У Шагановых подчистую конфисковали оставшееся зернецо, картофель,
Жуть коллективизации в Ключевском, по всей Казакии, постичь было невозможно. Вырванные арестами из куреней, хуторяне томились рядом, под охраной родственников и приятелей. Кормились тем, что приносили из дому. Полине Васильевне верилось до последнего, что мужа, как бывшего секретаря сельсовета, отпустят. Вместе с Ленькой приходила к школе, прибивалась к толпе голосивших баб, а сын карабкался к открытой форточке, звал изо всех силенок:
– Шаганов! Шаганов! – пока не показывалось за окном заросшее щетиной, угрюмое лицо арестанта…
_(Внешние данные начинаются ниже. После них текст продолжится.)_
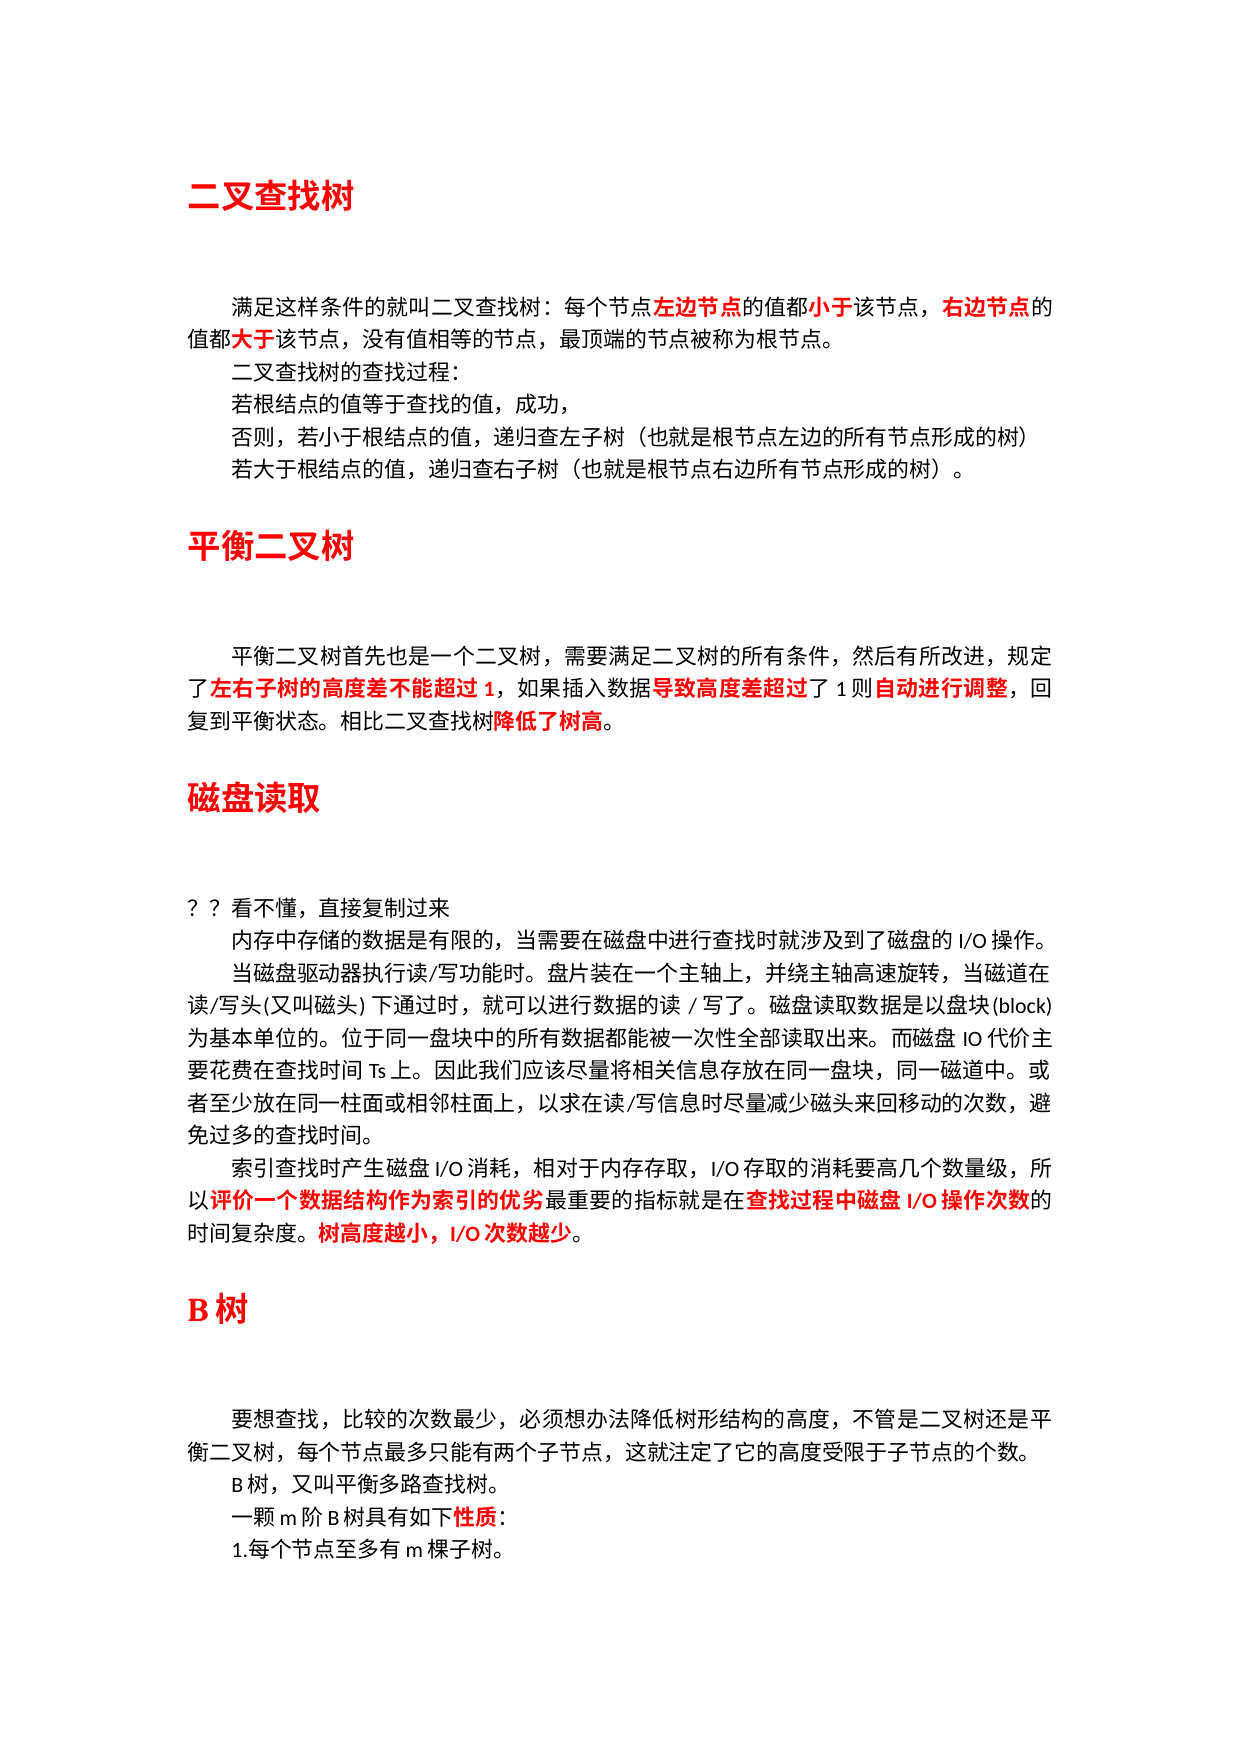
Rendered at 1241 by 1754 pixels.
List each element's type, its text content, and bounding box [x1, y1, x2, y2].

text 否则，若小于根结点的值，递归查左子树（也就是根节点左边的所有节点形成的树） [187, 419, 1053, 452]
text 满足这样条件的就叫二叉查找树：每个节点左边节点的值都小于该节点，右边节点的值都大于该节点，没有值相等的节点，最顶端的节点被称为根节点。 [187, 289, 1053, 354]
subtitle B树 [187, 1275, 1053, 1340]
text 二叉查找树的查找过程： [187, 354, 1053, 387]
text 一颗m阶B树具有如下性质： [187, 1499, 1053, 1532]
subtitle 磁盘读取 [187, 763, 1053, 828]
text 要想查找，比较的次数最少，必须想办法降低树形结构的高度，不管是二叉树还是平衡二叉树，每个节点最多只能有两个子节点，这就注定了它的高度受限于子节点的个数。 [187, 1402, 1053, 1467]
text B树，又叫平衡多路查找树。 [187, 1467, 1053, 1499]
text 1.每个节点至多有m棵子树。 [187, 1532, 1053, 1564]
text ？？看不懂，直接复制过来 [187, 890, 1053, 923]
text 平衡二叉树首先也是一个二叉树，需要满足二叉树的所有条件，然后有所改进，规定了左右子树的高度差不能超过1，如果插入数据导致高度差超过了1则自动进行调整，回复到平衡状态。相比二叉查找树降低了树高。 [187, 638, 1053, 736]
text 索引查找时产生磁盘I/O消耗，相对于内存存取，I/O存取的消耗要高几个数量级，所以评价一个数据结构作为索引的优劣最重要的指标就是在查找过程中磁盘I/O操作次数的时间复杂度。树高度越小，I/O次数越少。 [187, 1150, 1053, 1248]
text 当磁盘驱动器执行读/写功能时。盘片装在一个主轴上，并绕主轴高速旋转，当磁道在读/写头(又叫磁头) 下通过时，就可以进行数据的读 / 写了。磁盘读取数据是以盘块(block)为基本单位的。位于同一盘块中的所有数据都能被一次性全部读取出来。而磁盘IO代价主要花费在查找时间Ts上。因此我们应该尽量将相关信息存放在同一盘块，同一磁道中。或者至少放在同一柱面或相邻柱面上，以求在读/写信息时尽量减少磁头来回移动的次数，避免过多的查找时间。 [187, 955, 1053, 1150]
subtitle 二叉查找树 [187, 162, 1053, 227]
text 内存中存储的数据是有限的，当需要在磁盘中进行查找时就涉及到了磁盘的 I/O 操作。 [187, 923, 1053, 955]
subtitle 平衡二叉树 [187, 511, 1053, 576]
text 若大于根结点的值，递归查右子树（也就是根节点右边所有节点形成的树）。 [187, 452, 1053, 484]
text 若根结点的值等于查找的值，成功， [187, 387, 1053, 419]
Тихон Маркяныч, опасаясь расправы, в одночасье собрался и умыкнул аж на Кубань, к давнему знакомцу. Полина Васильевна, проводив его, осталась с мальчишками одна. Спустя неделю арестованных тайком, глубокой ночью, увели из хутора…
Февральским метельным вечером в шагановский курень вошел старец-побирун в обтрепанном тулупе и заштопанных валенках. Не сразу, когда лишь сдернул треух и раскутал лицо, Полина Васильевна признала свекра. Отощавший, безбородый, с красными обожженными морозом и ветром глазами, вид он имел самый жалкий. Греясь у печки, сквозь слезы рассказал о своих похождениях. На Кубани расправлялись с казаками еще похлеще. Особые военно-милицейские отряды начали погромы, аресты и выселение из станиц: Ново-Рождественской, Темиргоевской и Медведовской. Почти всю станицу Полтавскую – двадцать пять тысяч человек! – выгнали из хат на мороз, проводили в путь-дорожку на Урал. Та же участь постигла Урупскую, Уманскую и другие станицы… Старый односум, увы, в дальнейшем гостеприимстве отказал. На станции Кавказской Тихона Маркяныча раздели уркаганы. Слава богу, нашлись добрые люди, кое-как одели в старье… Выведав у снохи, что о нем уже справлялся милиционер, скиталец не пал духом. Искупался, поменял одежду, приказав лохмотья сжечь, и натощак лег спать. В предзорье поднялся, выложил из котомки весь свой заветный припас – пять сухарей, отдал его снохе. А сам пожевал размоченный в кипятке хвост воблы и засобирался, куда глаза глядят…
Разве измеришь муки, которые Полина Васильевна испытала в тот год? Да и кому было жаловаться, у кого в лихометной жизни искать защиты? Оставленные без кормильцев, многие казачьи семьи бедовали, рушились, вымирали поголовно.
На первых порах сердобольные хуторянки кое-чем помогали Полине Васильевне, а затем, запуганные председательшей сельсовета, приходить в шагановской курень перестали. И настал день, когда в нем не осталось ни крошки хлеба, ни горошины…
Собираясь с силами, Полина Васильевна уходила в немецкий колонок, за восемь километров, менять вещи на продукты. Ничего не жалела, чтобы подкрепить Егорку, исхудавшего так, что глядеть было больно: скелетик, обтянутый кожей. Леню, посещавшего школу, спасали бесплатные завтраки: крупяной супец да кукурузная лепешка. Половинку её он иногда приносил младшему брату. Но тот угасал день ото дня. Однажды, вернувшись с полбуханкой черного хлеба, мать увидела Егорушку лежащим на кровати. И как ни упрашивала она пожевать спасительные крохи, бедняжка даже рта не открыл. Немощь и сердечная боль в тот вечер свалили и саму Полину Васильевну. Надвинулась ночь. Вдруг оторвавшись от тяжкого забытья, мать вскинулась, увидела на столе горящую лучину, сидящего Леньку. Он плакал. Устремила растерянные глаза на кровать младшенького и мгновенно всё поняла…
Утром Устинья Дагаева и Ленька омыли и одели покойного. Дядька Петро Наумцев сколотил гробик. Вырыл за куренем яму. Хоронить на подворьях стало в хуторе привычным…
Дожили до мая. И, казалось, до спасения – рукой подать. Школьников водили на прополку колхозных полей. Там же кормили. И Лёнька мало-мальски выправился. А Полина Васильевна, отказывая себе в кусочке хлеба ради сына, наоборот, сдала. Юбки подвязывала веревками.
Накануне Троицы к Шагановым заехал дед Кострюк и обрадовал вестью, что на их клине, засеянном осенью, завощанела пшеница. В тот же час хозяйка устремилась в степь и вернулась с мешочком налущенных зерен. И мать, и Ленька неподвижно стояли у надворной печуры, пока варился суп, настоящий зерновой суп!